**Given data**:
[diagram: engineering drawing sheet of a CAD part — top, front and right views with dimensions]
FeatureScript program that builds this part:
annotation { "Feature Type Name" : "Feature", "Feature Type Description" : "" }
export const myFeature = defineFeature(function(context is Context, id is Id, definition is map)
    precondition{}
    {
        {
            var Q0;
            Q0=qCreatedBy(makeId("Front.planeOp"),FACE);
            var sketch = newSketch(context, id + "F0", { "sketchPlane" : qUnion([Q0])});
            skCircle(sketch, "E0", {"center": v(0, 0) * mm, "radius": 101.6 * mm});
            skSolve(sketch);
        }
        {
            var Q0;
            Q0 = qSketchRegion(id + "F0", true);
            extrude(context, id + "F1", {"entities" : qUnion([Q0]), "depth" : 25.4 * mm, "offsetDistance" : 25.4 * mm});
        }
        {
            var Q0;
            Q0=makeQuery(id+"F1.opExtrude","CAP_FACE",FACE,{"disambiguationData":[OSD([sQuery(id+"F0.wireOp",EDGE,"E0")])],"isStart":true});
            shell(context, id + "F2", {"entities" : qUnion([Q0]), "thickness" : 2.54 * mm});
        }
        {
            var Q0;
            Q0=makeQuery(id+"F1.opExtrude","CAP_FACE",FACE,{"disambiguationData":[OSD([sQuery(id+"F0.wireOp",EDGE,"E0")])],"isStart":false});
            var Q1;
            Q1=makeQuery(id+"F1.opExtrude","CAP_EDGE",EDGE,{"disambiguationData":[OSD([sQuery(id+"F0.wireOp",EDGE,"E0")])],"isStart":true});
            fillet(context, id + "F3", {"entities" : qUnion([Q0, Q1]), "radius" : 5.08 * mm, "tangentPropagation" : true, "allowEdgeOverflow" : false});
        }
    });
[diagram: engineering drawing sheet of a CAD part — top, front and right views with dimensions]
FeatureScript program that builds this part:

---

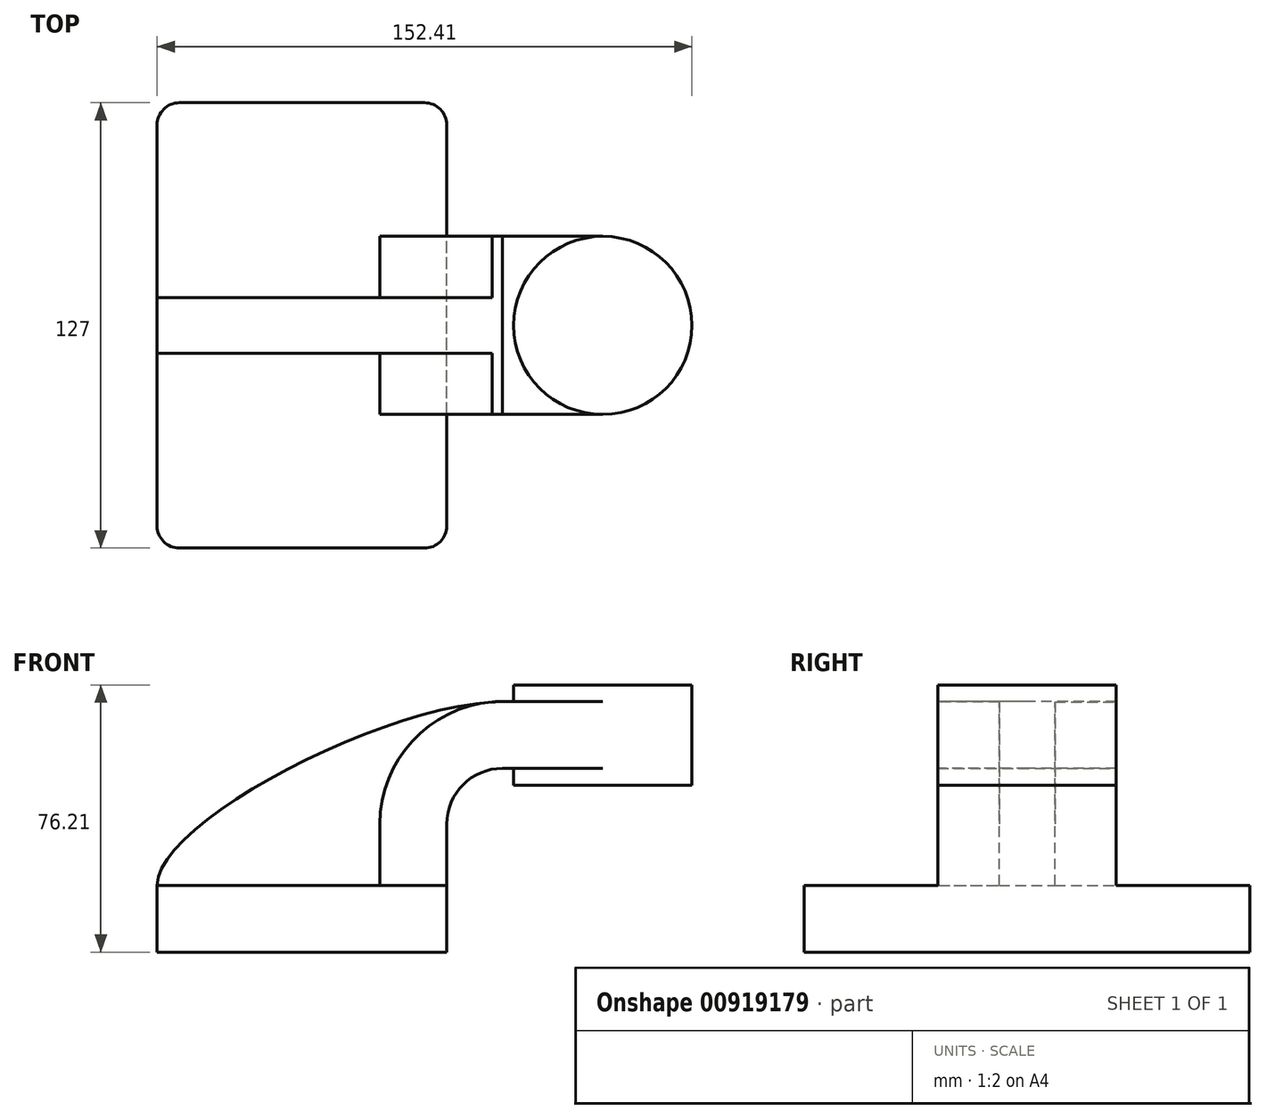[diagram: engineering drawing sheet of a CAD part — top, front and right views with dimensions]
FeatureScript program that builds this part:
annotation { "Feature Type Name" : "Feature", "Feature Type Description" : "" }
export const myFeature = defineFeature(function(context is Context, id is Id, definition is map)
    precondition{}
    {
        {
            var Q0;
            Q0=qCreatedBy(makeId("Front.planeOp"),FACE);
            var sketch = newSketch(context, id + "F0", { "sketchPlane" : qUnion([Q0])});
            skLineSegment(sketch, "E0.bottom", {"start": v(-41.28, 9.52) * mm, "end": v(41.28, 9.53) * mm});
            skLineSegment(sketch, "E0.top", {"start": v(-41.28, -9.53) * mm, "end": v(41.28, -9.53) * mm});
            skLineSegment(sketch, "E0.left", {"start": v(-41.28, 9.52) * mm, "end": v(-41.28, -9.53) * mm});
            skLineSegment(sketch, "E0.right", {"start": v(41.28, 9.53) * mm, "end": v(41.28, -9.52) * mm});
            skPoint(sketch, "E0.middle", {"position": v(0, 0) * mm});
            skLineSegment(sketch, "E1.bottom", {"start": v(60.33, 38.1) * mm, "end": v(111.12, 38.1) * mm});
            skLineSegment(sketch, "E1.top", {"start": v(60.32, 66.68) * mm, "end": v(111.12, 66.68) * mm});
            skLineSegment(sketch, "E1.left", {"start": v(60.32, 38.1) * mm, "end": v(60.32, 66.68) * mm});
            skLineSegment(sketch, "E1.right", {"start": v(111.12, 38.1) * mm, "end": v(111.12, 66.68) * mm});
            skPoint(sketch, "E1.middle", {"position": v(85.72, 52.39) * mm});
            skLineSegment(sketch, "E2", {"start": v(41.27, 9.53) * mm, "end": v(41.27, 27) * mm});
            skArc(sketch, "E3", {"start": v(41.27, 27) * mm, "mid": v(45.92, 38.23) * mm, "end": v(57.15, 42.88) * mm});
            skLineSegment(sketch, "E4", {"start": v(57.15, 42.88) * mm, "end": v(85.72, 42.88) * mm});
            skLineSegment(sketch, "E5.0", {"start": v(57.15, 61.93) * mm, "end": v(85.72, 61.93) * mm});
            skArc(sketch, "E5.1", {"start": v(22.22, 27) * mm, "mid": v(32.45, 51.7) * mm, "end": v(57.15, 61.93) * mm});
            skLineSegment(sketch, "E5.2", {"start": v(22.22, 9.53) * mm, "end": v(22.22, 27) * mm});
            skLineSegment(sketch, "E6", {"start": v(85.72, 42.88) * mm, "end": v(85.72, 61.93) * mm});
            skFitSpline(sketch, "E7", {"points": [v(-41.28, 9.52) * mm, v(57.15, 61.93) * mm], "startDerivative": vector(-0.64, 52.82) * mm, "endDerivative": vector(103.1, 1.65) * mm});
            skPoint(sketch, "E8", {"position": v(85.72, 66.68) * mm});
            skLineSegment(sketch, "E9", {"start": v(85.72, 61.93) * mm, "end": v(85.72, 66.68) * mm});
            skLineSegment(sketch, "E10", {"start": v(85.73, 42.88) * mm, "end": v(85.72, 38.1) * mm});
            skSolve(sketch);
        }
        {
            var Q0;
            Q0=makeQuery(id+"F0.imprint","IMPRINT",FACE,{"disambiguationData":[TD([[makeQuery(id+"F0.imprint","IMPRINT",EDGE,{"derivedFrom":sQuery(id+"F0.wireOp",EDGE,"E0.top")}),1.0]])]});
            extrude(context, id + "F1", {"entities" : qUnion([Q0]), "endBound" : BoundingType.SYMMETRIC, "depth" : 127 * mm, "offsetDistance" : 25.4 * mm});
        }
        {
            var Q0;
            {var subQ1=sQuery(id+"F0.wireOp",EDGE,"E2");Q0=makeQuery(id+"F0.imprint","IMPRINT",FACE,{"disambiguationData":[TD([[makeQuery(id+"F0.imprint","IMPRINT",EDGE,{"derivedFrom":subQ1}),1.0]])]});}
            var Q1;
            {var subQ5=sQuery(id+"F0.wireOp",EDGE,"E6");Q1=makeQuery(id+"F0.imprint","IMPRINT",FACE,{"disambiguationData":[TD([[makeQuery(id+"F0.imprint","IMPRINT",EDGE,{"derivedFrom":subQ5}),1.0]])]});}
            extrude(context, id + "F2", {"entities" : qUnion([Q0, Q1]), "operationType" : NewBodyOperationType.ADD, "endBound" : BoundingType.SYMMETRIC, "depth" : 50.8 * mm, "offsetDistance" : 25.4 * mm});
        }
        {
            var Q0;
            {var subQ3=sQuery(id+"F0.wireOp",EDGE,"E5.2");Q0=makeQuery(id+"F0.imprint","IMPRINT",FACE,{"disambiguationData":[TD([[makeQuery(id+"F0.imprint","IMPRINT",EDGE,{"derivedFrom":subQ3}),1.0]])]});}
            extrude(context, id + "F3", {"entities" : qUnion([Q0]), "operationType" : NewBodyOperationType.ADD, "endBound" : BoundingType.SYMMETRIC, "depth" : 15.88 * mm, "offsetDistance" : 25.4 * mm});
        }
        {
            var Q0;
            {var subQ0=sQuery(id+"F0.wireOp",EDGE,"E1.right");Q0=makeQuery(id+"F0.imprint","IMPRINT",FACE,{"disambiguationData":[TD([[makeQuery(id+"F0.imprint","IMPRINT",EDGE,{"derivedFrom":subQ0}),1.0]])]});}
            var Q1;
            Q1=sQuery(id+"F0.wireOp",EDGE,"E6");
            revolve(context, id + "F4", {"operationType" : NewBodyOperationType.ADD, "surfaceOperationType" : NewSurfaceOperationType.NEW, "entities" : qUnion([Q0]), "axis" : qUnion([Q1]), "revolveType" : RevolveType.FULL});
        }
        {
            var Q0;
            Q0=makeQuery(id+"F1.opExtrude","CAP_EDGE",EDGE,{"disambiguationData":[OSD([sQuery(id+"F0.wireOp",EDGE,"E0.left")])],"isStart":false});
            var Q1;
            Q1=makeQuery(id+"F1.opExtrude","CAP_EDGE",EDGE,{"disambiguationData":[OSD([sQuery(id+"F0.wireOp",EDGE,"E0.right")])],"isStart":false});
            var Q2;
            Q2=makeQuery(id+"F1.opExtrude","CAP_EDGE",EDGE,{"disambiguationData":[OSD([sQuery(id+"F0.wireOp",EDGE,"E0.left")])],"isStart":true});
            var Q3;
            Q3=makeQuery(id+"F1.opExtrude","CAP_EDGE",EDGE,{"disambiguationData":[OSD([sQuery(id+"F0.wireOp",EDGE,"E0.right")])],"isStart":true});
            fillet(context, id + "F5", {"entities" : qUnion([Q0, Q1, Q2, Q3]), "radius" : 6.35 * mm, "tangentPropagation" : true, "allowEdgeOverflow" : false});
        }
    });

**What you should do**:
Identify every line in the records above that contains the string "middle", and copy each of those lines in full.

**The response**:
            skPoint(sketch, "E0.middle", {"position": v(0, 0) * mm});
            skPoint(sketch, "E1.middle", {"position": v(85.72, 52.39) * mm});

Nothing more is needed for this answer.